Tren impor tepung telur di Indonesia terus meningkat. Sepanjang 2024, Kementerian Pertanian (Kementan) mencatat volume impor mencapai 2.500 ton.
Hal tersebut disampaikan Direktur Hilirisasi Hasil Peternakan, Direktorat Jenderal Peternakan dan Kesehatan Hewan (Ditjen PKH) Kementan, Makmun, dalam keterangannya yang diterima di Jakarta, Jumat (25/7).
Menurut Makmun, jika produksi dalam negeri terus didorong dan ditingkatkan, Indonesia dapat mengurangi ketergantungan terhadap impor tepung telur dan menuju swasembada dalam beberapa tahun ke depan.
“Tahun 2024, volume impor tepung telur mencapai 2.500 ton. Jika produksi dalam negeri kita dorong dan ditingkatkan, kita bisa mengurangi ketergantungan impor dan menuju swasembada dalam beberapa tahun ke depan,” ujarnya.
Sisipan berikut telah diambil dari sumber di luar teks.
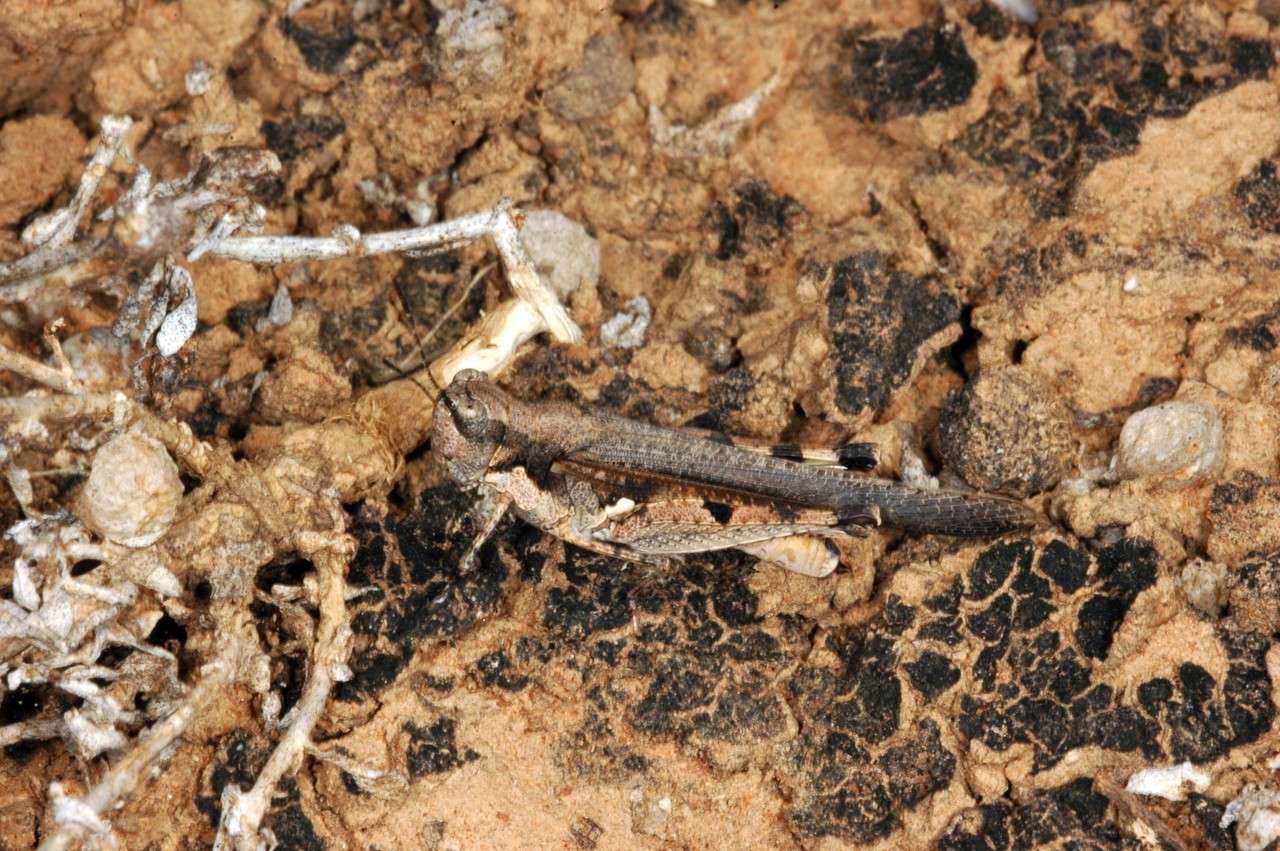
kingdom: Animalia
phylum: Arthropoda
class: Insecta
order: Orthoptera
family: Acrididae
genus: Pycnostictus
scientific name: Pycnostictus seriatus
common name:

Ia menambahkan, kerja sama lintas sektor, seperti dukungan PT Sucofindo melalui program Corporate Social Responsibility (CSR) dalam memfasilitasi sertifikasi Hazard Analysis and Critical Control Point (HACCP) bagi PT Sinergi Pangan Mandiri (Sipaman), merupakan bentuk nyata sinergi antara pemerintah dan BUMN dalam membangun industri peternakan yang berdaya saing.
“Kami mendorong agar model pengolahan tepung telur di Blitar ini bisa direplikasi di sentra telur lain seperti di Lampung dan Jawa Tengah,” imbuhnya.
Sementara itu, Direktur Lingkungan dan Industri PT Sucofindo, Budi Utomo, menyampaikan bahwa bantuan ini merupakan bentuk komitmen Sucofindo dalam mendukung penguatan industri pengolahan hasil peternakan, khususnya telur ayam.
“Kami melihat potensi produksi telur yang sangat besar di Blitar. Jika dilakukan hilirisasi yang tepat, maka dapat memberikan dampak positif terhadap peningkatan nilai tambah, stabilisasi harga, dan tentu saja kesejahteraan peternak,” ujarnya saat di Blitar (21/7).
Dukungan CSR diberikan dalam bentuk in kind, antara lain berupa pelatihan sumber daya manusia, penyusunan dokumen sistem mutu, penguatan sarana proses produksi, dan pendampingan hingga perolehan sertifikasi HACCP. Sertifikasi ini penting untuk memperluas akses pasar dan meningkatkan kepercayaan konsumen terhadap produk tepung telur lokal.
PT Sucofindo sebagai Badan Usaha Milik Negara (BUMN) yang telah berpengalaman sejak tahun 1956 menyatakan kesiapan penuh dalam mendampingi UMKM peternakan memperoleh sertifikasi mutu.
“Kami siap bekerja sama lebih luas, termasuk menjalin kolaborasi dengan BUMN pangan seperti ID Food untuk mendukung ekspansi industri tepung telur nasional,” pungkasnya.
Dengan kolaborasi ini, Kementan berharap industri pengolahan telur nasional akan semakin kompetitif, berdaya saing global, dan menjadi motor penggerak pertumbuhan ekonomi peternakan rakyat.